In the lectures, we are informed that the scaling of features in a cross validation data set should use the same mean and standard error from the training set, that the predictions (yhat) should be accurate.
When reading through the code in the optional lab, it appears to me that scaling of cross validation data occurs independently. Code below:
# Initialize lists to save the errors, models, and feature transforms
train_mses = []
cv_mses = []
models = []
polys = []
scalers = []
# Loop over 10 times.
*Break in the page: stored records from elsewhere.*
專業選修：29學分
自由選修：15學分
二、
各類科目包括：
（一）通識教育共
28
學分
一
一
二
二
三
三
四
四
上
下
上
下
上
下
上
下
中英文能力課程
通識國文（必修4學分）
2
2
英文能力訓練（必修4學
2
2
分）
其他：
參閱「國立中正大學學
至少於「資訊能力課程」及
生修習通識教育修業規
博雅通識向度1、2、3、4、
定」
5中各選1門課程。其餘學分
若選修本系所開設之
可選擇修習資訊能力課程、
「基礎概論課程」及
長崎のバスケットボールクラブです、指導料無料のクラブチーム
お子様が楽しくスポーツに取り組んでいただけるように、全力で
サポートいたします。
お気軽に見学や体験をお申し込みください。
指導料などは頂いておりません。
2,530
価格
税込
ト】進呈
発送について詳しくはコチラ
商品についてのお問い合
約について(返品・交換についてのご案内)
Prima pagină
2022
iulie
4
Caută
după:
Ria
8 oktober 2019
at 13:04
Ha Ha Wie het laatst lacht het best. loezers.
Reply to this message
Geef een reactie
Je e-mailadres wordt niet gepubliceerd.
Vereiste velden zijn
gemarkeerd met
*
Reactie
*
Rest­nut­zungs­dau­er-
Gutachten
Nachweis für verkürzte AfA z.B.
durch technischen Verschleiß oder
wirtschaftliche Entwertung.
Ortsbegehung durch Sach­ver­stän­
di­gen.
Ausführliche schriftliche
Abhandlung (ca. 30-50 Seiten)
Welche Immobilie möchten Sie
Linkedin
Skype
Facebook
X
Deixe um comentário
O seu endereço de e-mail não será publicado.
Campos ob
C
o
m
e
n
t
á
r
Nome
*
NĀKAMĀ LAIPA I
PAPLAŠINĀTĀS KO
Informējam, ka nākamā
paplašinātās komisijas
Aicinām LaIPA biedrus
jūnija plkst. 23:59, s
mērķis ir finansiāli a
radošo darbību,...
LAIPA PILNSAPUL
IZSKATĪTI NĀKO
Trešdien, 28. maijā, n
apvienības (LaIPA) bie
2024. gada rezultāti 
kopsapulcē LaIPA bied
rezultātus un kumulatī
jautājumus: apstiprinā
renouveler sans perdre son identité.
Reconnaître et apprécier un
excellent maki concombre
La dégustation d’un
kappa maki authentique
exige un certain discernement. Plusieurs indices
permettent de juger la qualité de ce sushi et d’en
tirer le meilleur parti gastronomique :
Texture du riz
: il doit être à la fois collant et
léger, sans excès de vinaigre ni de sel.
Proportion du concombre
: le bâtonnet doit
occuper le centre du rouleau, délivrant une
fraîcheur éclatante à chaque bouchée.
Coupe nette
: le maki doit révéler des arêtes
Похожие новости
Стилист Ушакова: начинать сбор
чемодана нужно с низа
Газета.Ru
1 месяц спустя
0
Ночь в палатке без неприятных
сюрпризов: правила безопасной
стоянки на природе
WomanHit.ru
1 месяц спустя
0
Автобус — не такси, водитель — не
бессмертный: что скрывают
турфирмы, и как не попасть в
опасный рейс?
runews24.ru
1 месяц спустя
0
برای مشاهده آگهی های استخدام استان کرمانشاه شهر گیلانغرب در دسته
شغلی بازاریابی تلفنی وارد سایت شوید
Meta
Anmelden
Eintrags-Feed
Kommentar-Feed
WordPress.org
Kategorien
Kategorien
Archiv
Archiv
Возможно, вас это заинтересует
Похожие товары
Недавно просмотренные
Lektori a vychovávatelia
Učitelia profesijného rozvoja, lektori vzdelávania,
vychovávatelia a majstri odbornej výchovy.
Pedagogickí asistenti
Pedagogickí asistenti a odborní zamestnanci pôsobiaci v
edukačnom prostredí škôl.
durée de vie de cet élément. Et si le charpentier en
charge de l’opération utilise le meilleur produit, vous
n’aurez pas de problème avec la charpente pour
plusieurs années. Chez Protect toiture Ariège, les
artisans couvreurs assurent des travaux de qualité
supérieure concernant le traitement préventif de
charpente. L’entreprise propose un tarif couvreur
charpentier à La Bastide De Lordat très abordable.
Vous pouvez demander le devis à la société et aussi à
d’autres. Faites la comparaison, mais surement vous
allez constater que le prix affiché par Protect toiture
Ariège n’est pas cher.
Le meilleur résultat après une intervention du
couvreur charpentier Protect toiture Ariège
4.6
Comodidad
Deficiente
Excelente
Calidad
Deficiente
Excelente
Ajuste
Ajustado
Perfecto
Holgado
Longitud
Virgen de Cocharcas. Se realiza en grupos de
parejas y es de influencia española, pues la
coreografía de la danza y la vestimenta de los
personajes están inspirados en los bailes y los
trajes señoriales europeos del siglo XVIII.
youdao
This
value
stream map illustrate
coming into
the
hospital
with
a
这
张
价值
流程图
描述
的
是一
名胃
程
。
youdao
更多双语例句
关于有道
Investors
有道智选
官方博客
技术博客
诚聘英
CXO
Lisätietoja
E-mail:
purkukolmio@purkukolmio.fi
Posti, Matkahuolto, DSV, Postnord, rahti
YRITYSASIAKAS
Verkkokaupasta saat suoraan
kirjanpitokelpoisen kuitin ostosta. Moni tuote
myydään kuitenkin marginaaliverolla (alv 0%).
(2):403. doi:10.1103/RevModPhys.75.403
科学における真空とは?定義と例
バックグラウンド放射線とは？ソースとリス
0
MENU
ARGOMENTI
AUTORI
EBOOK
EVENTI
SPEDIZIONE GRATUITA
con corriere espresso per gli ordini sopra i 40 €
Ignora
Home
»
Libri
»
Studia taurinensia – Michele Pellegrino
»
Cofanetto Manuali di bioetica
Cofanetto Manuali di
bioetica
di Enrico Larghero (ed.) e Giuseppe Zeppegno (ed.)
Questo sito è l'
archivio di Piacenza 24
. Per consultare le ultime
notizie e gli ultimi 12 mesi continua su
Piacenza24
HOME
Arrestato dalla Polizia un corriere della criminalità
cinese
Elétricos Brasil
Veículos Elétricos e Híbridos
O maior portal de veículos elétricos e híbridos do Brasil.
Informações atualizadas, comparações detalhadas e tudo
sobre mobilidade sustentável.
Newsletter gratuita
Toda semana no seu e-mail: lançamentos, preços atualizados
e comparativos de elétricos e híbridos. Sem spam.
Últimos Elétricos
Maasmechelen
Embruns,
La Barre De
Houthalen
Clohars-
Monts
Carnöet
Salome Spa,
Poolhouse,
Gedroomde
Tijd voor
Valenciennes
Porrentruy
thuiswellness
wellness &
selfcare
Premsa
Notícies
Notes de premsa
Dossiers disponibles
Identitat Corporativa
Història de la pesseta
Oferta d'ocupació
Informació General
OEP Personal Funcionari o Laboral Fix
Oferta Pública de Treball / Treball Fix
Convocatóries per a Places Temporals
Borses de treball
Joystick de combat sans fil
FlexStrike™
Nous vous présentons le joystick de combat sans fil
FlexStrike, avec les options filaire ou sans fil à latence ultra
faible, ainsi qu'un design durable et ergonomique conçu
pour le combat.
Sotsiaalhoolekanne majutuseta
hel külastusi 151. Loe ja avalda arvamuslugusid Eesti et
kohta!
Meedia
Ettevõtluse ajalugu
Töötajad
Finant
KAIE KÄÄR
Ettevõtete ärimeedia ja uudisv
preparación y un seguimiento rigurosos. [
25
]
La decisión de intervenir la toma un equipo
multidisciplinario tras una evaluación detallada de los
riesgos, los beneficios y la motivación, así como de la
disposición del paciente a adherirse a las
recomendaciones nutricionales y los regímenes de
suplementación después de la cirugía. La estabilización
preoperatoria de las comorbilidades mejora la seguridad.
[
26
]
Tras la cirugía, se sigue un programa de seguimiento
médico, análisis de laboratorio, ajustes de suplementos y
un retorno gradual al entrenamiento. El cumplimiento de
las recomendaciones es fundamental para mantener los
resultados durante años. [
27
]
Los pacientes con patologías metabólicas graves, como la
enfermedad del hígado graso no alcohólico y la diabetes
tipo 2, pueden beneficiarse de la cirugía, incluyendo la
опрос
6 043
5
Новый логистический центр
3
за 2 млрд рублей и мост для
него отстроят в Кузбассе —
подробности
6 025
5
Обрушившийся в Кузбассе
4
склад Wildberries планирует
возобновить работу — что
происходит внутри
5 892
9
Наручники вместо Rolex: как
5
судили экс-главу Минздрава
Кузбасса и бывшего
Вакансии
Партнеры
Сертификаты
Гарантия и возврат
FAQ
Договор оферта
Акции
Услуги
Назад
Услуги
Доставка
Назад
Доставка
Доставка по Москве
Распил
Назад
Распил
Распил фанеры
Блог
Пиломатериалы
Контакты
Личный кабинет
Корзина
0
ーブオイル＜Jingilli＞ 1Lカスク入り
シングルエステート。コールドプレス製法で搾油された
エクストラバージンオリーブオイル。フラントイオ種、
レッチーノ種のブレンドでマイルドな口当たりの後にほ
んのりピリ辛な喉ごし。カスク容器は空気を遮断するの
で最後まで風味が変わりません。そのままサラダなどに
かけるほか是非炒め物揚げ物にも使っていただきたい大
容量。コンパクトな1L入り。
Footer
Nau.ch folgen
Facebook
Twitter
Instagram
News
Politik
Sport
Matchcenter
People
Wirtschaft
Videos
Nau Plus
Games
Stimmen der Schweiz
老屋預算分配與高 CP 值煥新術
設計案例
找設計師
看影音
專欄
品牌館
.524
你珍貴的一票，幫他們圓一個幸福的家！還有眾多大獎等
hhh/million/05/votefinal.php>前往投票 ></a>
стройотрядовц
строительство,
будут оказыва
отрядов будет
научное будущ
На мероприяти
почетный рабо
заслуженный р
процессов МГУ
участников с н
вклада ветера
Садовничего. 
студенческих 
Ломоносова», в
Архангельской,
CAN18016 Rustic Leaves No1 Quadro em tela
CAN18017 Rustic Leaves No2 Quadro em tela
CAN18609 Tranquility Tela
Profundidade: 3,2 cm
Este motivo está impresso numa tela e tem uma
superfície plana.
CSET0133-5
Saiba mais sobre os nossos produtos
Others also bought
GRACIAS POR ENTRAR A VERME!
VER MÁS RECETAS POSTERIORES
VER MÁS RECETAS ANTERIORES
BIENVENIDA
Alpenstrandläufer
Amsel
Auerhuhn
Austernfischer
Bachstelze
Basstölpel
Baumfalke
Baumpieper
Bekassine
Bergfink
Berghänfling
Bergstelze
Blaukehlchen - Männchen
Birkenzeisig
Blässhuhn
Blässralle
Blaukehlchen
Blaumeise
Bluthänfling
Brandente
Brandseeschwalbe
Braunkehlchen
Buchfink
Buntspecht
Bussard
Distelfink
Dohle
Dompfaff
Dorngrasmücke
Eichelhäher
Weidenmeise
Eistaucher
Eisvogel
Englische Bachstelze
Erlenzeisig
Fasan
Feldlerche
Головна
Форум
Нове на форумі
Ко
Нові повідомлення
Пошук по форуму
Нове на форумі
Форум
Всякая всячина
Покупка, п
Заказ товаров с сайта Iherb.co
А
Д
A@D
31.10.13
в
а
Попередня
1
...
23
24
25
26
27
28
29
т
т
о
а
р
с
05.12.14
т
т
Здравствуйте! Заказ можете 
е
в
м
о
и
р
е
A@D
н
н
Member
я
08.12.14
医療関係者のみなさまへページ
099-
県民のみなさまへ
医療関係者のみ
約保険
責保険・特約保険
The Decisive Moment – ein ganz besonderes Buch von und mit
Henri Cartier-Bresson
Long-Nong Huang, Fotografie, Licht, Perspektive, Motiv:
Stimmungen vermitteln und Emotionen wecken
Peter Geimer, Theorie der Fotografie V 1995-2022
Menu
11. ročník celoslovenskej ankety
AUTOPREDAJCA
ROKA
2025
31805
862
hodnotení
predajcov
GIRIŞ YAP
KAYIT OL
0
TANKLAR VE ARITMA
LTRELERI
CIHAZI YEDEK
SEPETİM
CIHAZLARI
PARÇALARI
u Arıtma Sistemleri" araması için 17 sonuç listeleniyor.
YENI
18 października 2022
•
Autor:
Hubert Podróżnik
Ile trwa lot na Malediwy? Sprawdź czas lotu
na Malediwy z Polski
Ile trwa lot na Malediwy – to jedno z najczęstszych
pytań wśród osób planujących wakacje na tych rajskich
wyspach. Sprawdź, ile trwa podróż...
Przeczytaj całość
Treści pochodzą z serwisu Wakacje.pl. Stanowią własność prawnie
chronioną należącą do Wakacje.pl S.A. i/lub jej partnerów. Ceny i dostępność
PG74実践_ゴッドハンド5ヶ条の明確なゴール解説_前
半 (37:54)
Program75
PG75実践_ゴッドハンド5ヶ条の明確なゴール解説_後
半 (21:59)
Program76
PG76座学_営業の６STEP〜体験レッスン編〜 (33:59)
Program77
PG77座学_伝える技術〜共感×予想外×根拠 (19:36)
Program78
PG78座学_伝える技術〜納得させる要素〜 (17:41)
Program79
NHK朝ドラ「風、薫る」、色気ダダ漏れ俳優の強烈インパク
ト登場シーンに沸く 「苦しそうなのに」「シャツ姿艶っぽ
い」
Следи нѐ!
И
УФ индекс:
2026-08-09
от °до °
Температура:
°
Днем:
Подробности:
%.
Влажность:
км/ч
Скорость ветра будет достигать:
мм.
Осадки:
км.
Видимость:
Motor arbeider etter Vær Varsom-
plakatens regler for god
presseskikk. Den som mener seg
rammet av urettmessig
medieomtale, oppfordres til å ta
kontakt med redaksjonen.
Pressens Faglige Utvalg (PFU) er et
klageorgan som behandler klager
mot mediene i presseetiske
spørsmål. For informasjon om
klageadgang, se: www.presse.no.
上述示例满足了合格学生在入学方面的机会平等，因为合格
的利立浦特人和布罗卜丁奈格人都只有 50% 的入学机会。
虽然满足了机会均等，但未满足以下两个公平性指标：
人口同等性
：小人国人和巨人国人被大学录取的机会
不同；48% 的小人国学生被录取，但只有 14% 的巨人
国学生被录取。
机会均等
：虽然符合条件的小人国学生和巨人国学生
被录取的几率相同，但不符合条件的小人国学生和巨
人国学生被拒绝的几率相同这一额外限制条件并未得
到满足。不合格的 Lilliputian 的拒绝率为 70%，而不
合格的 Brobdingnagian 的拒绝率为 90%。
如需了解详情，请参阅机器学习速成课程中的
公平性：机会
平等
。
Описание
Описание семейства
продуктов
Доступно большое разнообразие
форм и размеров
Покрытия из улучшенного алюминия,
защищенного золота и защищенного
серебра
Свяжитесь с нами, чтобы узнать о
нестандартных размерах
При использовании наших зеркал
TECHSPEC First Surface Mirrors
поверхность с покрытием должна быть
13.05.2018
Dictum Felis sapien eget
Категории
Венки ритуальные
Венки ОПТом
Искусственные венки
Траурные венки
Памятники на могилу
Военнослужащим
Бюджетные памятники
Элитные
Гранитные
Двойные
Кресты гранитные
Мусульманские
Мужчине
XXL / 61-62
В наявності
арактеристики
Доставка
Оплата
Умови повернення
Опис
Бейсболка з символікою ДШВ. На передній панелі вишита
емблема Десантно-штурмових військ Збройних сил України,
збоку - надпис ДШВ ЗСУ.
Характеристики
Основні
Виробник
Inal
Each adding one more degree of polynomial higher than the last.
for degree in range(1,11):
# Add polynomial features to the training set
poly = PolynomialFeatures(degree, include_bias=False)
X_train_mapped = poly.fit_transform(x_train)
polys.append(poly)
# Scale the training set
scaler_poly = StandardScaler()
X_train_mapped_scaled = scaler_poly.fit_transform(X_train_mapped)
scalers.append(scaler_poly)
# Create and train the model
model = LinearRegression()
model.fit(X_train_mapped_scaled, y_train )
models.append(model)
# Compute the training MSE
yhat = model.predict(X_train_mapped_scaled)
train_mse = mean_squared_error(y_train, yhat) / 2
train_mses.append(train_mse)
# Add polynomial features and scale the cross validation set
X_cv_mapped = poly.transform(x_cv)
X_cv_mapped_scaled = scaler_poly.transform(X_cv_mapped)
# Compute the cross validation MSE
yhat = model.predict(X_cv_mapped_scaled)
cv_mse = mean_squared_error(y_cv, yhat) / 2
cv_mses.append(cv_mse)
# Plot the results
degrees=range(1,11)
utils.plot_train_cv_mses(degrees, train_mses, cv_mses, title="degree of polynomial vs. train and CV MSEs")
Second from last section. I am properly misinterpreting this but cannot figure out how.